Problem details.
How many lines in the records below contain the word "фестиваль"? Give only the number.

Extracted records
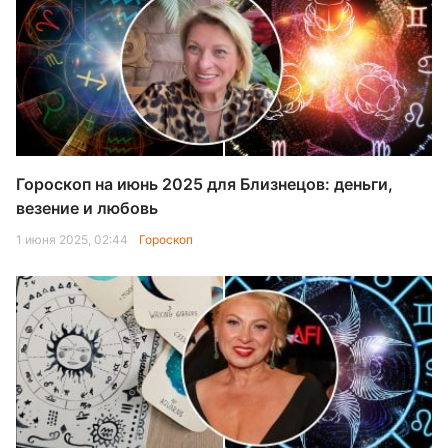
Гороскоп на июнь 2025 для Близнецов: деньги,
везение и любовь
1 июня 2025, 02:44
Гороскоп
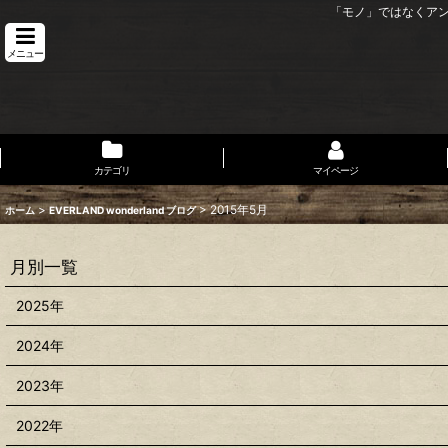
「モノ」ではなくア
メニュー
カテゴリ
マイページ
>
>
2015年5月
ホーム
EVERLAND wonderland ブログ
月別一覧
2025年
2024年
2023年
2022年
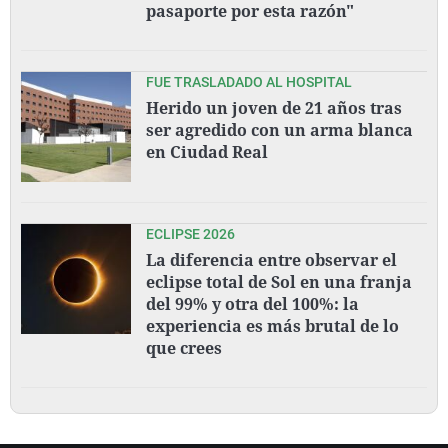
pasaporte por esta razón"
FUE TRASLADADO AL HOSPITAL
Herido un joven de 21 años tras
ser agredido con un arma blanca
en Ciudad Real
ECLIPSE 2026
La diferencia entre observar el
eclipse total de Sol en una franja
del 99% y otra del 100%: la
experiencia es más brutal de lo
que crees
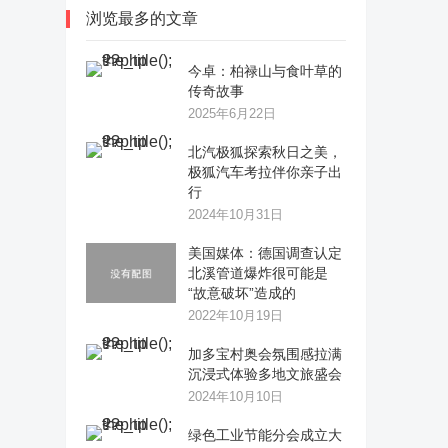
浏览最多的文章
今卓：柏禄山与食叶草的
传奇故事
2025年6月22日
​北汽极狐探索秋日之美，
极狐汽车考拉伴你亲子出
行
2024年10月31日
美国媒体：德国调查认定
北溪管道爆炸很可能是
“故意破坏”造成的
2022年10月19日
加多宝村奥会氛围感拉满
沉浸式体验多地文旅盛会
2024年10月10日
绿色工业节能分会成立大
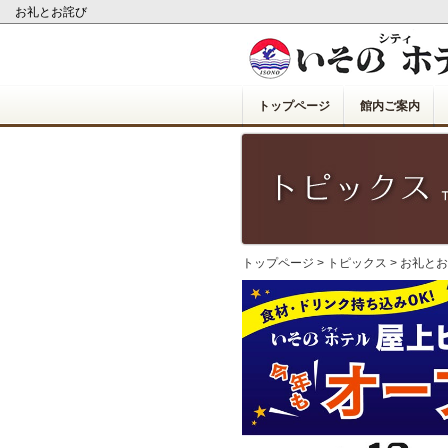
お礼とお詫び
トップページ
館内ご案内
トップページ
>
トピックス
> お礼と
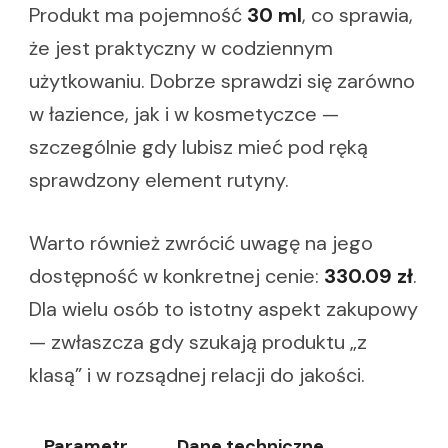
Produkt ma pojemność
30 ml
, co sprawia,
że jest praktyczny w codziennym
użytkowaniu. Dobrze sprawdzi się zarówno
w łazience, jak i w kosmetyczce —
szczególnie gdy lubisz mieć pod ręką
sprawdzony element rutyny.
Warto również zwrócić uwagę na jego
dostępność w konkretnej cenie:
330.09 zł
.
Dla wielu osób to istotny aspekt zakupowy
— zwłaszcza gdy szukają produktu „z
klasą” i w rozsądnej relacji do jakości.
Parametr
Dane techniczne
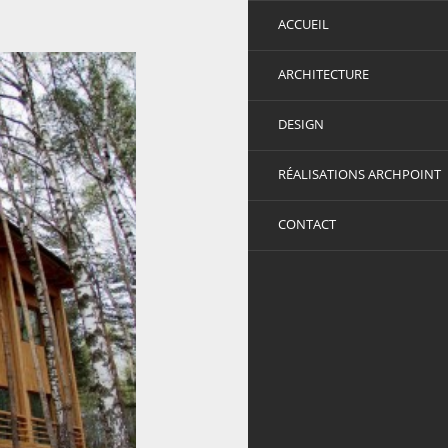
ACCUEIL
ARCHITECTURE
DESIGN
RÉALISATIONS ARCHPOINT
CONTACT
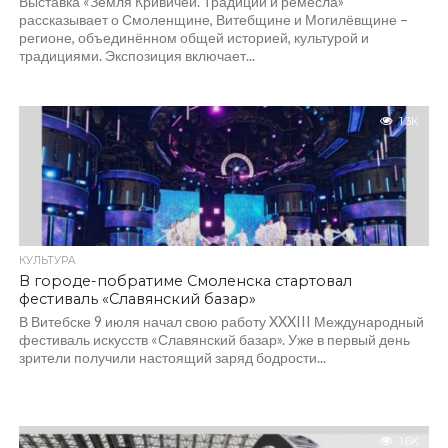
Выставка «Земля Кривичей. Традиции и ремёсла»
рассказывает о Смоленщине, Витебщине и Могилёвщине –
регионе, объединённом общей историей, культурой и
традициями. Экспозиция включает...
1.3K
КУЛЬТУРА
В городе-побратиме Смоленска стартовал
фестиваль «Славянский базар»
В Витебске 9 июля начал свою работу XXXIII Международный
фестиваль искусств «Славянский базар». Уже в первый день
зрители получили настоящий заряд бодрости...
1.6K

Solved problem.
2